In June 2008, Camden voters approved (917 for and 419 opposed) a set of guiding principles to define the type of business desired. These principles were proposed by the Tannery Redevelopment Workgroup. The principles generally specified environmentally-friendly businesses that would not disrupt the residential character of the neighborhood, and would maintain the trees along Washington Street

Tax acquired property may be sold by the Select Board, under the approval of a standard article which has been approved in town meetings since 2004. At the November 2008 town meeting, a voter petition was approved (1,745 for and 997 opposed) requiring that the sale of the Tannery parcel must be approved by a special secret referendum vote. This restriction has severely limited the town’s ability to effectively market and sell the parcel. At the June 15 town meeting Camden voters will consider Warrant Articles 6A and 6B that define two alternative processes to be followed when a business expresses an interest in purchasing the Tannery.

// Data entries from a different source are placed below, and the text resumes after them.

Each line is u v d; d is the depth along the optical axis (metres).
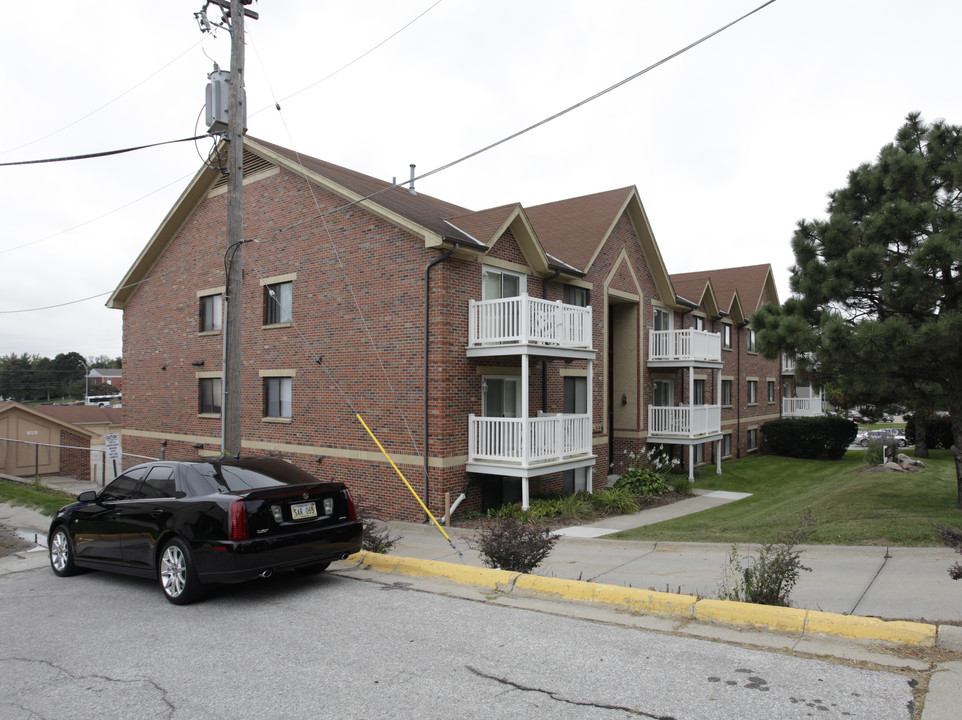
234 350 11.79
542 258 17.28
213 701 4.89
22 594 8.35
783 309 13.89
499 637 6.10
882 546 9.20
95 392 120.12
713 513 15.95
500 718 4.47
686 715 4.43
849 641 5.68
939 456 26.53
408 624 6.57
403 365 15.38
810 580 7.74
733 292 30.56
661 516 16.22
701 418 23.88
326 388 16.98
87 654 5.98
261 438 18.56
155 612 7.29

Town Meeting Warrant Article 6A provides that, if adopted, the Select Board has the authority to sell the Tannery property, just as any other tax-acquired property, without an additional referendum. However, the sale of the Tannery property must be consistent with the guiding principles for the Select Board to negotiate the sale. Therefore, if a business proposes to purchase the Tannery property upon terms that are inconsistent with the principles, including the obligation of the buyer to maintain the shade trees along Washington Street, the Select Board will be required to have the sale decided by Special Town Meeting vote if it decides it is a proposal worth pursuing. If Article 6A is approved, Article 6B will not be relevant. If 6A is approved and a business expresses an interest in acquiring the Tannery property, the Select Board and town administration follows a process with a number of checks and balances, including opportunities for public input in steps 9 and 10 below, to ensure an appropriate decision is made.

1.Pre-screening conversations with Camden Development Office

2.Completion of Application (screening document)

3.Screening of business application by town manager and cevelopment director

4.Submission of a detailed proposal, including business and financial plans

5.Due diligence review of business, including principals, by town administration

6.Site visit with business representatives

7.Meet with town officials, area organizations and other program representatives

8.Negotiations regarding purchase and sale agreement , conditional to final planning board approval and financing approval by an institutional lender prior to closing

9. Select Board public meeting, with public comment, to approve purchase and sale agreement. The agreement must abide by the principles.

10.Planning Board review, including public meetings and public hearings, zoning review, and review by the Maine Department of Environmental Protection

11.Financial meetings between business and lenders, as needed; lender review of business

12. If, and only if, all development and financial ability conditions of the agreement are met and satisfied, ownership of the land is transferred to the business in the closing process.


For the most part, each step in the process is contingent on the prior step. The town will only consider businesses that are included in the principles list of acceptable businesses. It is important to stress that while Step 4 requires business and financial plans, these plans will not necessarily be made available to the public if the business asks for confidential treatment of their plans. It is customary that such plans contain confidential and proprietary information. However, it is possible that as a project progresses, some parts of these plans may be made available by the business.

Town Meeting Warrant Article 6B is offered in the event that the voters do not approve 6A to authorize the Select Board to sell the Tannery property. Article 6B keeps the status quo. It follows the steps listed above but with the added step of requiring a public referendum by secret ballot under the terms and conditions of a purchase and sale agreement.

If both articles 6A and 6B are defeated, the Select Board will not have the authority to dispose of any new tax acquired property. The Tannery site may still be marketed under the current provisions of the principles but will require a secret ballot referendum on the final sale of the property.

The process used with either Article 6A or Article 6B provides many safeguards to the Town for the sale of the Tannery parcel. Whichever way you decide to vote, please be sure to do so at the annual town meeting at 7 p.m. on June 15 in the Camden Opera House.

Brian S. Hodges is Camden’s Development Director. Camden’s Community and Economic Development Advisory Committee includes Peter Gross, Mike Tyler, Ellis Cohn, John Arnold, Rick Bates, Jim Fullilove and Kipp Wright.